I have been very vocal about the bad experience I had with my first birth and my huge fear of having a repeat c-section. I spent my entire second pregnancy trying my hardest to put myself in an optimal position to have a VBAC. It still wasn't in the cards. At 42 weeks pregnant, I had to have another c-section because my adorable baby girl still showed no indication that she would be vacating the premises any time soon -- and it wasn't that bad.
I was having very mild contractions but had not dilated at all. All the weeks I spent doing everything in my power to make this baby come were for nothing. I could have just kicked my feet up and ate Ben and Jerry's all day instead of shuttling back and forth to chiropractic appointments, doing all sorts of new-age exercises and following every old wives tale in the book. Oh well. You can't say I didn't try.
I'm making light of the whole situation because it is over, but I was seriously terrified of having a repeat c-section. Terrified. Having been through one already, it was even worse. I imagined that my experience would be the same: the actual surgery itself was rushed and frightening. The recovery was awful. Thinking about all of these things made me approach this birth with a dread that I cannot even explain. Also throw in the fact that I was convinced I would die on the operating table and leave my children motherless.
If sheer will alone could have made this baby come out, I would have held her in my arms much sooner. But eventually, I had to face the fact that my body was not cooperating and surrender to the operating room. My sister, husband and I packed a bag and drove to the hospital. They put me on monitors immediately. We saw that the baby was doing fine and had a strong heartbeat. One troubling thing that we did notice was that even though I was only having very small, erratic contractions the baby was not responding to them well. She seemed to go into a little bit of distress every time one of these contractions happened. This worried the doctors a little, because they weren't confident that she would actually be able to tolerate the real deal. At that point, I had already surrendered to the reality of the repeat c-section, so I wasn't even going to attempt a trial of labor if the baby wasn't going to be able to tolerate it.
My doctor calmly addressed my fears and explained how an emergency c-section is very different from one that is planned. There would be no rushing, no panicking doctors, no run to the operating room. I would be slowly prepped for a surgery that would take much longer than the first. It would be a calmer experience.
I was skeptical.
Well, since it wasn't an emergency, my sister and husband were able to be with me for the entire prep - except for the few minutes it took to administer the spinal that would render me unable to feel the procedure. I'm not going to lie. It was still clinical and scary. I still felt the tug of the surgeon's hands and my body still responded to the spinal by shaking pretty violently after the surgery. But the general feeling in the operating room was calm. It was a room full of female nurses and surgeons. They were talking me through the procedure and making little jokes that made me feel better. I wasn't comfortable, but I wasn't panicked either. I noticed that the surgery took a lot longer and was a lot less jarring than the first time around. I'm not going to say that it was a pleasant experience, but it wasn't terrifying at all.

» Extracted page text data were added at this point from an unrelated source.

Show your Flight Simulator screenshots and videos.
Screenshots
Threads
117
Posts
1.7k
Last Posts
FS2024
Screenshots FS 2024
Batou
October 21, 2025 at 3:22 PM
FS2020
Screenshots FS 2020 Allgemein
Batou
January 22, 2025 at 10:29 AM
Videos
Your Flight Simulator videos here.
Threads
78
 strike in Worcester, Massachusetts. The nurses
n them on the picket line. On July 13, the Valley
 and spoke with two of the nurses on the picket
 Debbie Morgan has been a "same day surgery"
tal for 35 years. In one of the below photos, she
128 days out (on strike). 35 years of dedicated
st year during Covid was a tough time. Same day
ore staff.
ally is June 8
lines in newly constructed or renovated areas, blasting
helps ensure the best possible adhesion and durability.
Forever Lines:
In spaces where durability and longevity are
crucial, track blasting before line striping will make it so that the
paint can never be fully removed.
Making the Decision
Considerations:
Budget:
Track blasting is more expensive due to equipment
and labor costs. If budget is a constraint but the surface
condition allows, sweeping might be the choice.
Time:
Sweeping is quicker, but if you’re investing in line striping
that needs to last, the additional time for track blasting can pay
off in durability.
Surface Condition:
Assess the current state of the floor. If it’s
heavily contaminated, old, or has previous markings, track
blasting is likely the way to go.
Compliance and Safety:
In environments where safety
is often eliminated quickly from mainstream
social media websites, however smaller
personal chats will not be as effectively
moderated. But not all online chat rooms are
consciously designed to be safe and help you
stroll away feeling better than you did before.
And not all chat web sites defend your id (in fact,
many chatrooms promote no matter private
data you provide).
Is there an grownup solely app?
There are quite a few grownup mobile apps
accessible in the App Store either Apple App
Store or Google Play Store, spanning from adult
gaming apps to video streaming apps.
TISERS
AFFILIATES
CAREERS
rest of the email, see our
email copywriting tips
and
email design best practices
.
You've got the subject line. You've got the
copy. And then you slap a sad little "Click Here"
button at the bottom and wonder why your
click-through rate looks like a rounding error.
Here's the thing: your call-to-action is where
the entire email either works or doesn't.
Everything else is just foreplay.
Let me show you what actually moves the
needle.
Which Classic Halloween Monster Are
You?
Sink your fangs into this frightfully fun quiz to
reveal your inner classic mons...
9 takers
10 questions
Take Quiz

My recovery has been much smoother. There are some factors that I believe are responsible for this. The nurses got me up and walking about 14 hours after the surgery. It was hard and painful, but I really believe it ultimately made my healing a lot easier. Get up as soon as you can. You'll be thankful you did. I also brought my own fancy cotton nightgown to the hospital and made sure to take a shower rather quickly. You'd be surprised how much it helps to have washed hair and not be wearing a hospital gown.
Your digestion will be a mess and they will offer you a suppository as a "last resort." Take the damn thing. The only excruciating pain I experienced was from some incredible gas pains. I lived with these pains for a few days and finally gave into the suppository. The pain was gone in minutes. I have no idea why they offer this as a "last resort." Probably because having someone shove something up your butt after having major surgery isn't very glamorous. Whatever.
Become familiar with the "pain scale" because someone will be asking you where you are on it in order to administer your drugs. From my experience, a "five" makes the drugs come. You want the drugs to come - trust me. If responding "five" doesn't make the drugs come, I suggest you just respond, "What fucking number do I have to say to make the drugs come? That one."
I'm not claiming to know what everyone's experience will be. Maybe some people have had repeat c-sections that were horrific. Mine wasn't. I didn't get my VBAC, but my repeat c-section wasn't the same, horrible experience that my emergency c-section was.
And I went home with a gorgeous nine pound 10 ounce baby girl named Frankie. That was pretty awesome too.